There is no technical barrier to faster update rates than what is currently offered.
There certainly is, because an increase in update rate means a reduction in the update period (the time slice in which acquisition and blind time must fit), and even if there was no blind time (which, with scopes, there always is) there is still a hard limit in the time for the ADC to fill the dedicated sample memory.
There are commercial products (but not general purpose oscilloscopes) with zero blind time that guarantee they draw 100% of the samples to the histogram, on sustained XXGsa/s streams.
Yes, streaming digitizers. Which, actually, are digitizers, not scopes.
Updates rates are not fixed in stone and imply all the extra conditions you keep claiming they do.
Indeed, they are not set in stone, they are limited by simple math.
Which means relying on repeated updates to capture rare events is still a gamble, even your odds may have increased (e.g. 9 out of 10 chance your scope sees it). However, if you can increase the acuisition time to capture your period of interest in one acquisition, and then set a trigger for the event of interest, your the odds of your scope seeing the event will be 100%.

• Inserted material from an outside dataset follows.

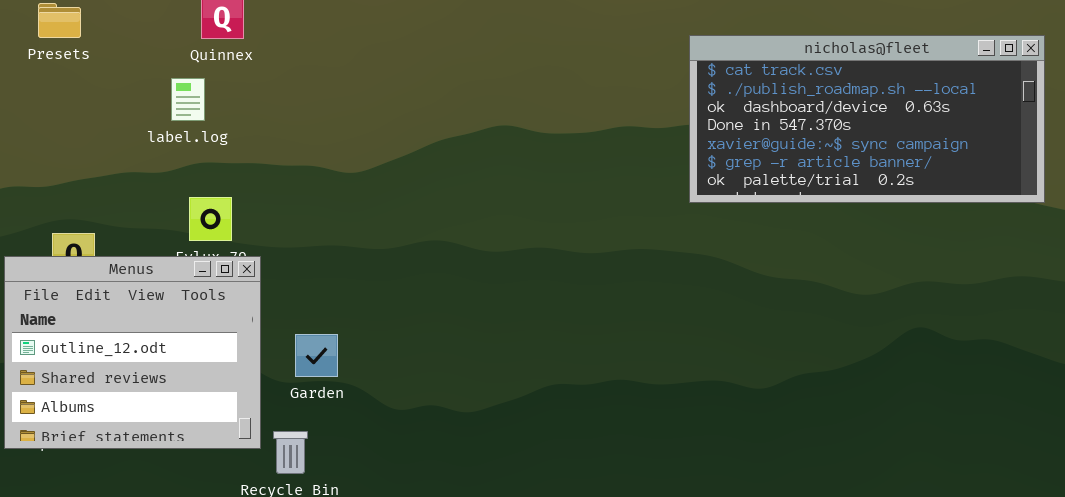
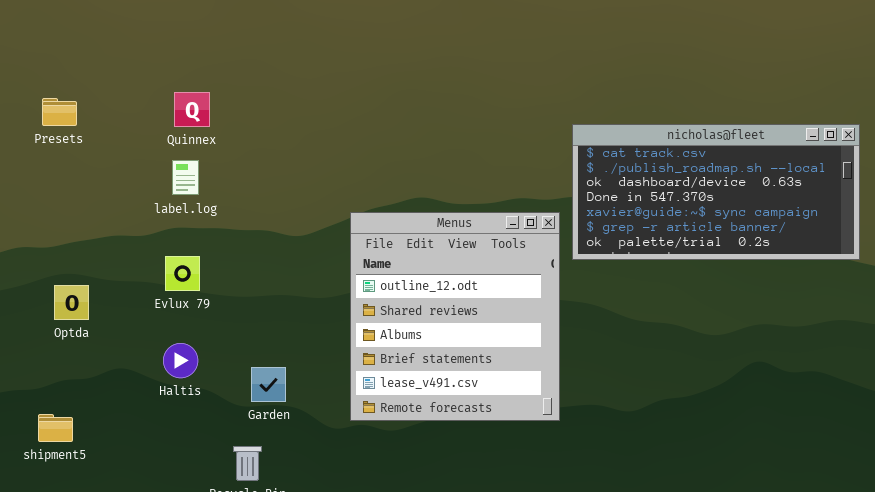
label.log: [171,78,205,121] -> [172,160,199,195], moved
Menus: [4,256,261,449] -> [350,212,560,421], moved, resized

Assuming there is a single trigger which you can configure to catch the event. Great, you captured a single event.
You can capture as many events as you like, as long as they are not coming faster than the scope needs for a complete acquisition cycle with blind time (like on these rare events that, supposedly, high update rates are so good for).
You can keep falling back to this extreme position which claims everything is solvable with triggers, but its not true for all applications.
OK, name one. Describe a situation which you can only solve with a high update rate scopes and persistence mode.
Some of which require a statistical measure built from an eye diagram.
So how does this square with the fact that those scopes which are predominantly used for eye diagrams (like the various Infiniums, i.e. all the scopes which are offered with options for exact this application) have mostly max update rates in the few thousands?